Do I _want_ to try to fix the larger issue? I'd need an arbitrary number 
of mountpoints to hold arbitrarily deep trees while moving them, and I'm 
not guaranteed to have any writeable space to mkdir in. That's why I 
didn't try to tackle it before. In theory "switch_root before doing your 
setup" has been the order of the day... in which case you don't need to 
care about any child mounts, you just want to swap two mounts the way 
pivot_root does.

Would the simpler non-recursive version break anybody?

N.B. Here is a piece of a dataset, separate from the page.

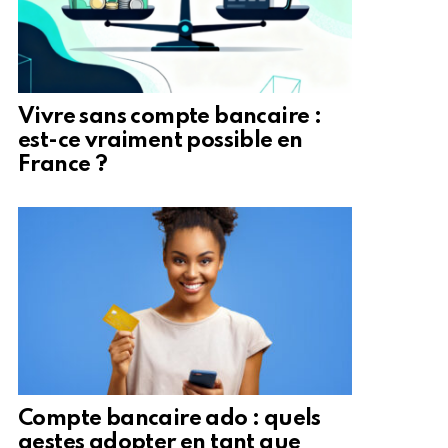
Vivre sans compte bancaire :
est-ce vraiment possible en
France ?
Compte bancaire ado : quels
gestes adopter en tant que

I have no idea. 
You'd want to move /dev is if CONFIG_DEVTMPFS_MOUNT worked but the 
kernel guys have refused 
https://landley.net/bin/mkroot/0.8.13/linux-patches/0003-Wire-up-CONFIG_DEVTMPFS_MOUNT-to-initramfs.patch 
and friends for NINE YEARS now. (Which is why the stupid "static 
initramfs has no stdin/stdout/stderr when it launches PID 1" bug keeps 
cropping back up, because the kernel has inconsistent behavior in 
different codepaths...)

Are there existing users would be broken by doing less, or is everybody 
just calling switch_root as the first thing and then have the "real" 
init script live in the new filesystem?